AMD Zen 4: Experimenting with larger caches
AMD appears to believe that larger caches are beneficial. You have the infinite cache, the V cache, and the L2 caches should grow with Zen 4. Genoa has one million bits per core, which is twice as much as Milan.
Geekbench's database entry indicates Zen 4 with larger caches. The trend at AMD is clear: they are experimenting with larger caches at various levels. Processors receive the V-Cache, graphics cards receive the Infinity Cache, and Genoa should receive twice the L2 cache, with one MiB per core.
At least, that's how Geekbench interprets a model 100-000000479-13 with 32 cores. Nothing has changed in the L3 cache, which remains 4 32 MiB (128 MiB). Genoa will very certainly be available with a 3D cache, which adds 64 MiB per chipset.
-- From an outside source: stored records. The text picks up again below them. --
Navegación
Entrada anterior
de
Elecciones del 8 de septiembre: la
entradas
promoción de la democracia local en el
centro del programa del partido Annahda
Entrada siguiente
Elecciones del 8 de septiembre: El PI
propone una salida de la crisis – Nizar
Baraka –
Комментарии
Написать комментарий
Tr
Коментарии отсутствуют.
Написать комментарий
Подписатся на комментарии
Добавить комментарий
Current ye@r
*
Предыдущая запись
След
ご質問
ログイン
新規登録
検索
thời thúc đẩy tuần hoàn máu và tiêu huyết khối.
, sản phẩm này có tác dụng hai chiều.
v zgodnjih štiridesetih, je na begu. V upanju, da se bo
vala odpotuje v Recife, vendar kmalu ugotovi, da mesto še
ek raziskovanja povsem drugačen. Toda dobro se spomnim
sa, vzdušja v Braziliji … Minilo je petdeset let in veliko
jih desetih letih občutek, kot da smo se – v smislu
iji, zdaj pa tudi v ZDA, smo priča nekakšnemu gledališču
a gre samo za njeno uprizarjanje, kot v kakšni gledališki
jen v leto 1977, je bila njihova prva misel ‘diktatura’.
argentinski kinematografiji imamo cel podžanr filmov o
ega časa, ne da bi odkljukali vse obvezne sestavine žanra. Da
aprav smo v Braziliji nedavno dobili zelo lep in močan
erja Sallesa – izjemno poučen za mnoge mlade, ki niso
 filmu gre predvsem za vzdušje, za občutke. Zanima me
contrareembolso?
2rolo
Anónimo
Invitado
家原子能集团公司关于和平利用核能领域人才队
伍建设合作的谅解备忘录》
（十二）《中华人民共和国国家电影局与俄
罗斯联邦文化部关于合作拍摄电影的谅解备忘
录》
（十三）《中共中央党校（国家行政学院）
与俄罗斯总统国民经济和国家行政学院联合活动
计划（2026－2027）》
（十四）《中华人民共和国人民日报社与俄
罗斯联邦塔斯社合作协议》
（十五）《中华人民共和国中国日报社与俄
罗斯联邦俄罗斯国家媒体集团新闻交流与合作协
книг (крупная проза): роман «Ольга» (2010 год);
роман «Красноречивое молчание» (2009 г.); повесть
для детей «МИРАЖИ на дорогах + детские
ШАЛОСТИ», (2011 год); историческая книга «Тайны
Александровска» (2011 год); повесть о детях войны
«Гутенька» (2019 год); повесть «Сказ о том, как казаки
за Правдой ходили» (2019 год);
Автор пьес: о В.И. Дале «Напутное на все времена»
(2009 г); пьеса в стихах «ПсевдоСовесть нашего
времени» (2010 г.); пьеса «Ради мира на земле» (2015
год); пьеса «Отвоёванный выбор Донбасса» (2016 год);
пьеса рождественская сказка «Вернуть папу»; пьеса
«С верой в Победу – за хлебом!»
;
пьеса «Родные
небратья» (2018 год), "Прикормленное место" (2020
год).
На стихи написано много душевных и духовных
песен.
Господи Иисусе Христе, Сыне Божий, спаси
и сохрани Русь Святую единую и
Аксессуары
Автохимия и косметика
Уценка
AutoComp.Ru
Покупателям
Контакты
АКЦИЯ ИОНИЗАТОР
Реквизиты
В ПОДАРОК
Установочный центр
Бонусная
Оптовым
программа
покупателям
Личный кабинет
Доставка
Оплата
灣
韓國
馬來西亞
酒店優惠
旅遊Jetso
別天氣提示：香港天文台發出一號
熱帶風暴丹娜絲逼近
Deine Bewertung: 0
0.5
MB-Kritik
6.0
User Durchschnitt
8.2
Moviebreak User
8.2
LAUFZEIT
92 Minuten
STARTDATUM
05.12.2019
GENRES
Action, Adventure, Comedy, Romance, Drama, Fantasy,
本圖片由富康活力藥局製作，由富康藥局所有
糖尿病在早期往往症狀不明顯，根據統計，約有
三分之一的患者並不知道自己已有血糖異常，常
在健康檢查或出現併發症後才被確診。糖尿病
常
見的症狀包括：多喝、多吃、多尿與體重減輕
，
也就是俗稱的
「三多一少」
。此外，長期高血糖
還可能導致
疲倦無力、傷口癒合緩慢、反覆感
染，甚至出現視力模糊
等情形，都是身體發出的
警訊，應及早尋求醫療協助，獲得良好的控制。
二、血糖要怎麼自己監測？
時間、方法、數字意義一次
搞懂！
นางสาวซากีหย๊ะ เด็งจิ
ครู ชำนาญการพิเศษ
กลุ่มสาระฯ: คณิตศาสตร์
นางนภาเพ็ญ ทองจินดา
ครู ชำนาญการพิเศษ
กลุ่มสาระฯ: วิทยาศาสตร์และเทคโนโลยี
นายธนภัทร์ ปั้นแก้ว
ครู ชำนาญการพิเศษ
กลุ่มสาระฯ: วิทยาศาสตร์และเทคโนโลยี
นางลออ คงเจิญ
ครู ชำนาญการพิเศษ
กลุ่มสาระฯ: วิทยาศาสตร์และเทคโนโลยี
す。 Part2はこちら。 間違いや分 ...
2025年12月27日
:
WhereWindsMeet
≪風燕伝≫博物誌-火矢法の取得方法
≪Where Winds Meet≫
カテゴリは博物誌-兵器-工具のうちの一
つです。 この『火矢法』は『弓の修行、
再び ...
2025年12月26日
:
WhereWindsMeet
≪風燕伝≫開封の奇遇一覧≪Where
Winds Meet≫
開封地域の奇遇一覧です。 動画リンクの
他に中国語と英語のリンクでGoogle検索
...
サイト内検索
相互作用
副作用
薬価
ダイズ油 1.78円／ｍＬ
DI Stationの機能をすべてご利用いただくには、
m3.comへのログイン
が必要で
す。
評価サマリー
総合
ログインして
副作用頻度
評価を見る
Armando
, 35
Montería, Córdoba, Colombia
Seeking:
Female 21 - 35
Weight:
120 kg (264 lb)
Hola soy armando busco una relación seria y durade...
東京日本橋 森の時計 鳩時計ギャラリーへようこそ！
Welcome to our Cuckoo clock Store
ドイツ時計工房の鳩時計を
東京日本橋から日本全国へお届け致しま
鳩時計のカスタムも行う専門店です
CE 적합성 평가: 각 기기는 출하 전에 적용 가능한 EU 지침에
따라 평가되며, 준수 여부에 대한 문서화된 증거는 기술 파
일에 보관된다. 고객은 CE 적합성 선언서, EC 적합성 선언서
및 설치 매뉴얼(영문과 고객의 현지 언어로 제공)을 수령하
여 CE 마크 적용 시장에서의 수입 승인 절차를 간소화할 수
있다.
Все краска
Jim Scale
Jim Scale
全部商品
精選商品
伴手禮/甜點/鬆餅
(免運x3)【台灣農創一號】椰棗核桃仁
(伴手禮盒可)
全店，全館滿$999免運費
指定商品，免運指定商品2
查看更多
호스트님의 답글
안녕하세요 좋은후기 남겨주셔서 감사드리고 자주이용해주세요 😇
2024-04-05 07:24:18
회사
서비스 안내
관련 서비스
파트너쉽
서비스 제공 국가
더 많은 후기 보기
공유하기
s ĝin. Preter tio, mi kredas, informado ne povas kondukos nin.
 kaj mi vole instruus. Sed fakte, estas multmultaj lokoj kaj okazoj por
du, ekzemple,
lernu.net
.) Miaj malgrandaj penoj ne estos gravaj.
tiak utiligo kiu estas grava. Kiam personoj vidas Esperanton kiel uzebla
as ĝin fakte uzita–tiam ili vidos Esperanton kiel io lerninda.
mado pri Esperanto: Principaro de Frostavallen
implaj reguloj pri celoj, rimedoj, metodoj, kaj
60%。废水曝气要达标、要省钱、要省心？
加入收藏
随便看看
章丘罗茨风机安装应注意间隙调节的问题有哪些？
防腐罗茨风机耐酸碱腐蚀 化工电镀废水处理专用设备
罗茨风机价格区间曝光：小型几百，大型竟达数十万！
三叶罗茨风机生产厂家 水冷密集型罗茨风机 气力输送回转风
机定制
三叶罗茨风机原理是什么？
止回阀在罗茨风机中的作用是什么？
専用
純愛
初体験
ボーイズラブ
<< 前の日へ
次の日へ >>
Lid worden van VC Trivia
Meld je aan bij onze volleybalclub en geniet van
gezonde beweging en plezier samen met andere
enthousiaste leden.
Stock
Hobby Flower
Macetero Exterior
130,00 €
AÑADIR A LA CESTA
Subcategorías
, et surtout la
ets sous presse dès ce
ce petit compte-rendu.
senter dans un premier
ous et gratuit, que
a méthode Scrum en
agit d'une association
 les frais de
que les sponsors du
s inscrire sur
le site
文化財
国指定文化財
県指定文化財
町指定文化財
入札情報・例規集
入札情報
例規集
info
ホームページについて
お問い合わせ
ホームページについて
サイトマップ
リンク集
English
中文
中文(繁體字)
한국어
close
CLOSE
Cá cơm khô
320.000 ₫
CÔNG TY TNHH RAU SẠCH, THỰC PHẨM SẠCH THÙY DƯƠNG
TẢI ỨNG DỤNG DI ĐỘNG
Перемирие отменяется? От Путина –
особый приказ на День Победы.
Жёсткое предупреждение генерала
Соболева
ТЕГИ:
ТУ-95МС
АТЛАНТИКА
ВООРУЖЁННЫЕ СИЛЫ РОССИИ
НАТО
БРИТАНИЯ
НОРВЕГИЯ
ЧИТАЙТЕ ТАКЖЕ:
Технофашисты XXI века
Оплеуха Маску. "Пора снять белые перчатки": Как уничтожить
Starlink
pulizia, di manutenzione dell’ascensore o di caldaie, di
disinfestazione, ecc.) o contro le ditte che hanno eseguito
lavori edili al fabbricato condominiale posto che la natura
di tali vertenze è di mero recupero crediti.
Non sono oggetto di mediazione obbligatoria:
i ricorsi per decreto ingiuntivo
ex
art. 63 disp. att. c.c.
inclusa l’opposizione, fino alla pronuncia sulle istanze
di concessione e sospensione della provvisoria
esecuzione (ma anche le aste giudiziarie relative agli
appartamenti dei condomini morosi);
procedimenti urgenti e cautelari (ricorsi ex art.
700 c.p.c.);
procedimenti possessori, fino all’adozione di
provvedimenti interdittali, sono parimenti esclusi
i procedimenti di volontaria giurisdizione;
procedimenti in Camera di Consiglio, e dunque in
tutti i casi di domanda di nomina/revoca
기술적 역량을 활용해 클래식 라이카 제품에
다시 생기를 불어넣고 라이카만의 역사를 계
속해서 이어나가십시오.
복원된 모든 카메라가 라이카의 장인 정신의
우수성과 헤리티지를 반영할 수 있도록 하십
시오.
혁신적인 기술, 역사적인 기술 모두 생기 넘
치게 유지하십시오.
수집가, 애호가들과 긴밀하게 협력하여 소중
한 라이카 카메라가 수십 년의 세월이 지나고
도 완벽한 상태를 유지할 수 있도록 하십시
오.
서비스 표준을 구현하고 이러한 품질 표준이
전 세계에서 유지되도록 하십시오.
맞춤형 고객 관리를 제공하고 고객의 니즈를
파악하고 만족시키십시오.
Finally, AMD must consider what the competition is doing. They also provide items with enormous caches. Sapphire Rapids is supposed to include 2 MiB L2 cache per core and HBM memory as an option to enhance the L3 cache.
The processors are known as the Epyc 7004 series and are marketed under the code name Genoa. Genoa, like Bergamo (which will begin a bit later), is based on the Zen 4 architecture, which is manufactured at TSMC at 5 nm. Genoa processors have up to 96 cores, which are grouped in up to 12 CCDs per package.
DDR5 is supported at 5,200 MT/s on 12 channels, therefore 12 terabytes should be possible if 512 bars are employed - although probably only at 4,000 MT/s in the entire configuration.
Meanwhile, PCI Express 5.0 with 128 lanes is on board. The TDP will be roughly 400 watts at its max. More information, such as clock rates, is, of course, unavailable at this time. Geekbench reports 1.2 GHz for said sample, indicating an engineering sample.
Bergamo is said to be a continuation of Genoa, which has 128 cores. AMD may double the cores with efficiency processors and take the first step toward a true hybrid design with Zen 5, as previously stated in reports about Zen 4 for desktops (Raphael).
Another concern was that SMT was omitted for Bergamo in order to stay in the TDP window on the one hand and to reduce security risk on the other because SMT is an attack vector for side-channel assaults.
The newly announced 3D V-Cache, which is stacked piggyback on the dies as L3, should allow for up to 768 MiB. AMD, on the other hand, may configure the configurations of all CPUs individually thanks to the MCM design.